## What you need to do
[a] In the OpenAFS mailing list post, which first fix forced new volume IDs?
[b] Rewrite the stretch of the OpenAFS mailing list post from "I figured this" through "forty mount points.", putting "fileservers" in place of "file servers".
[c] Extend the OpenAFS mailing list post by continuing it from its final sentence.

## Provided passage
--------------------------------

[OpenAFS] Mount point weirdness: fs lsm X, fs lq X return different
volumes for same mount point.
Kim Kimball
dhk@ccre.com
Fri, 03 Oct 2008 10:46:27 -0600
Derrick Brashear wrote:
> I don't see fs checkv before the attempted fix. Was it?
> _______________________________________________
> OpenAFS-info mailing list
> OpenAFS-info@openafs.org
> https://lists.openafs.org/mailman/listinfo/openafs-info
>
>
>
Hi Derrick,
Sorry to delay in response. A wooky ripped my left shoulder out of the
socket (IOW I flipped a recumbent trike) and I was getting the good news
(it can be scoped) and catching up on my 401-keg plan,
Anyway, we used fs checkv like it was going out of style.
The first fix, which I don't believe I mentioned, was to dump/restore
the volume containing the mount point, and the volume mounted, to force
new volIDs. This worked, resolving the issue for all the various client
types and versions, simultaneously, for the dumped/restored volumes. I
don't believe dump/restore of the parent was necessary but didn't try
independently.
I figured this would work as there was obviously some confusion about
volIDs/names and I wasn't sure where the confusion might be.
Figuring it might be an oddity with the file servers, I bos restarted
all of them. I chose not to reboot as the critical volumes were 'back
in place.'
The bos restart did not help, and I continued to see the same disparity
between 'fs lsm' and 'fs lq' on about forty mount points.

--------------------------------

## Provided information
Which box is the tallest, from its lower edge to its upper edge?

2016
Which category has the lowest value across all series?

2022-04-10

--------------------------------

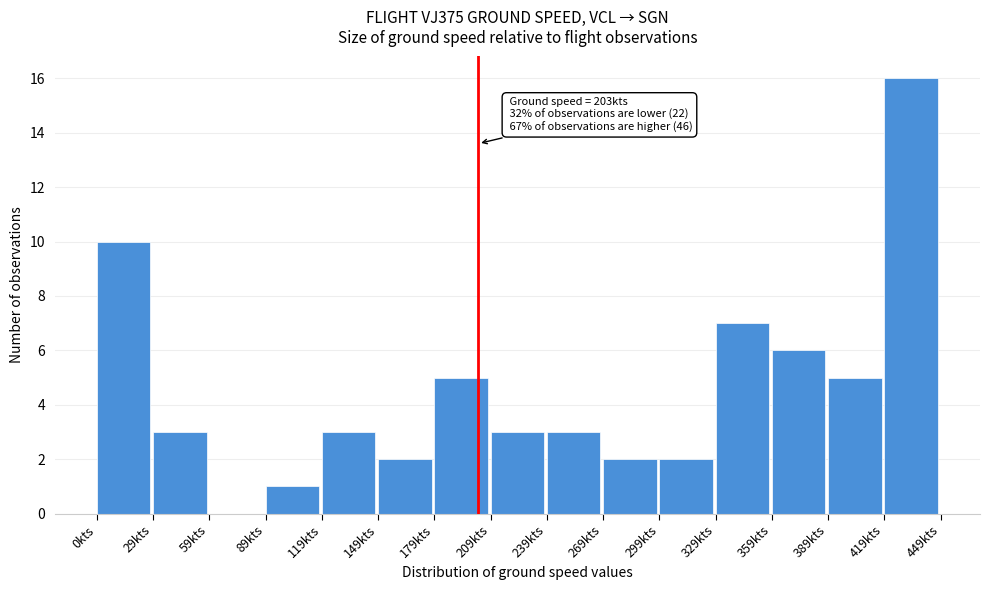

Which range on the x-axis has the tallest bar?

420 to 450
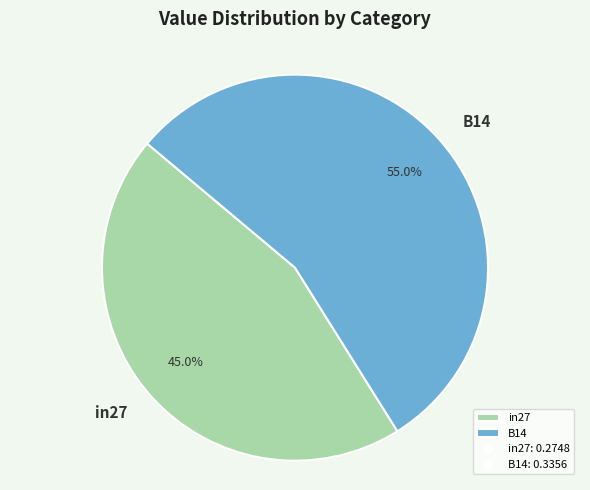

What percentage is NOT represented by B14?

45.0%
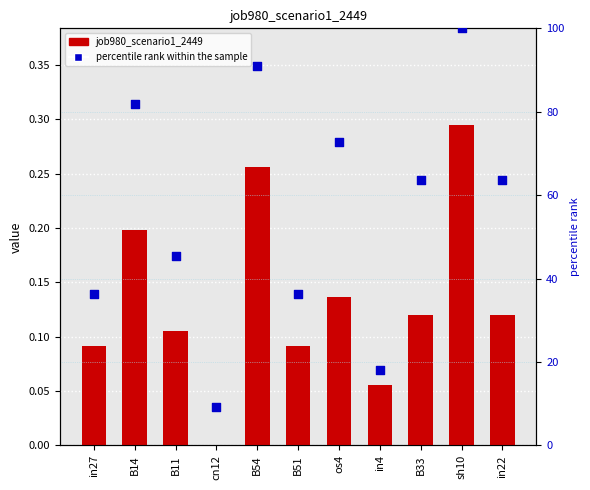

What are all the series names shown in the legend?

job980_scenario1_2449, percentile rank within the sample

--------------------------------

## Exercise responses
[a] Dumping and restoring the volume containing the mount point and the mounted volume.

[b]
I figured this would work as there was obviously some confusion about
volIDs/names and I wasn't sure where the confusion might be.
Figuring it might be an oddity with the fileservers, I bos restarted
all of them. I chose not to reboot as the critical volumes were 'back
in place.'
The bos restart did not help, and I continued to see the same disparity
between 'fs lsm' and 'fs lq' on about forty mount points.

[c]
Since these were mostly disused volumes, I experimented with other
approaches.
I tried salvaging the vol.ume containing the disobeyed mount point; no joy.
vos syncvl/syncser no joy.
Fairly reliable, and it may have been just the second step that bailed
me out:
1. Remove mount point from volume A
2. vos release volume A
3. vos addsite newsite volume B (the mounted volume)
4. vos release volumeB
Note that all of these volumes were replicated, both the volumes A and
volumes B.
Note also that due to volume moves that did not fully complete there was
an orphan for most if not all of the volumes B. These moves were within
a few hours of the incident. I can get precise move times from logs if
of interest.
Cleaning up the orphans was done concomitant with other efforts and may
have had impact.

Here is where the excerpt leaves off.